Sem dúvida, as palavras não foram bem escolhidas, mas o significado é claro: a
Comuna não é como a burocracia parlamentar e sim uma auto-organização dos
trabalhadores que decide e executa, sem a divisão entre dirigentes que decidem
e dirigidos que executam. Assim,
o que Marx observa na Comuna é uma experiência prática revolucionária que
soluciona o problema da burocracia, abolindo-a e criando um antídoto a ela. A
abolição da burocracia é pré-condição para abolição da sociedade de classes.
A destruição da força armada da burguesia (exército, polícia) é
acompanhada pela destruição da força espiritual de repressão, o que ocorreu via
expropriação das igrejas. Da mesma forma, Marx nota a mudança no processo
educacional, com as instituições de ensino ficando livres da Igreja e do
Estado. “Assim, não só se punha o ensino ao alcance de todos, mas a própria
ciência se redimia dos entraves criados pelos preconceitos de classe e o poder
do governo” (Marx, 1986, p. 73). Não foi diferente a situação dos funcionários
judiciais, que se tornaram, também, eletivos, responsáveis e demissíveis. Marx
mostra o caráter da Comuna de Paris como uma Revolução Social, ou seja, uma
autêntica revolução proletária que atinge a totalidade das relações sociais,
que abole não apenas o Estado e suas instituições, mas também transforma as
relações sociais cotidianas, a questão cultural, educacional, etc. Outros
elementos desta revolução social e não meramente revolução política,
simplesmente trocando quem está no poder estatal, são retomados por Marx no
decorrer do seu texto e também os abordaremos.

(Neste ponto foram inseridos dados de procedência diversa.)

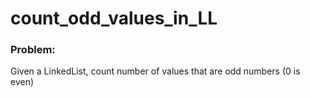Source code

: # count_odd_values_in_LL

### Problem:
Given a LinkedList, count number of values that are odd numbers (0 is even)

Nesse contexto, a Comuna de Paris deveria servir de modelo até para as
mais pequenas aldeias:
“Como é lógico, a Comuna de Paris havia de servir de
modelo a todos os grandes centros industriais da França. Uma vez estabelecido
em Paris e nos centros secundários o régime comunal, o antigo governo
centralizado teria que ceder lugar também nas províncias ao autogoverno dos
produtores. No breve esboço de organização nacional que a Comuna não teve tempo
de desenvolver, diz-se claramente que a Comuna devia ser a forma política
inclusive das menores aldeias do país e que nos distritos rurais o exército
permanente devia ser substituído por uma milícia popular, com um tempo de
serviço extraordinariamente curto. As comunas rurais de cada distrito
administrariam seus assuntos coletivos por meio de uma assembléia de delegados
na capital do distrito correspondente a essas assembléias, por sua vez,
enviariam deputados à delegação nacional em Paris, entendendo-se que todos os
delegados seriam substituídos a qualquer momento e comprometidos com um mandat
impératif [mandato imperativo] (instruções formais) de seus eleitores. As
poucas mas importantes funções que restavam ainda a um governo central não
seriam suprimidas, como se disse, falseando propositalmente a verdade, mas
seriam desempenhadas por agentes comunais e, portanto, estritamente
responsáveis. Não se tratava de destruir a unidade da nação, mas, ao contrário,
de organizá-la mediante um regime comunal, convertendo-a numa realidade ao
destruir o poder estatal, que pretendia ser a encarnação daquela unidade,
independente e situado acima da própria nação, em cujo corpo não era mais que
uma excrescência parasitária. Enquanto que os órgãos puramente repressivos do
velho poder estatal deviam ser amputados, suas funções legítimas deviam ser
arrancadas a uma autoridade que usurpava uma posição preeminente sobre a
própria sociedade, para restituí-las aos servidores responsáveis dessa
sociedade. Em lugar de decidir uma vez a cada três ou seis anos, que membros da
classe dominante devem representar e esmagar o povo no Parlamento, o sufrágio
universal deveria servir ao povo organizado em comunas, do mesmo modo que o
sufrágio individual serve aos patrões que procuram operários e administradores
para seus negócios. E é um fato perfeitamente conhecido que, tanto as
companhias como os indivíduos, quando se trata de negócios, sabem geralmente
colocar cada homem no lugar que lhe cabe e, se erram alguma vez, reparam o erro
com presteza. Por outro lado, nada podia ser mais alheio ao espírito da Comuna
do que substituir o sufrágio universal por uma investidura hierárquica” (Marx,
1986, p. 73-74).
Marx faz uma importante discussão sobre o governo central, o que causou
muita confusão entre os seus intérpretes. O caráter modelar da Comuna remete ao
seu caráter autogestionário. O autogoverno dos produtores deveria se expandir
para todos os centros industriais e aldeias, até mesmo as menores. Aqui se
encontra novamente a ideia de totalidade, categoria do método dialético e ponto
básico para se pensar a revolução proletária e o comunismo (autogestão social).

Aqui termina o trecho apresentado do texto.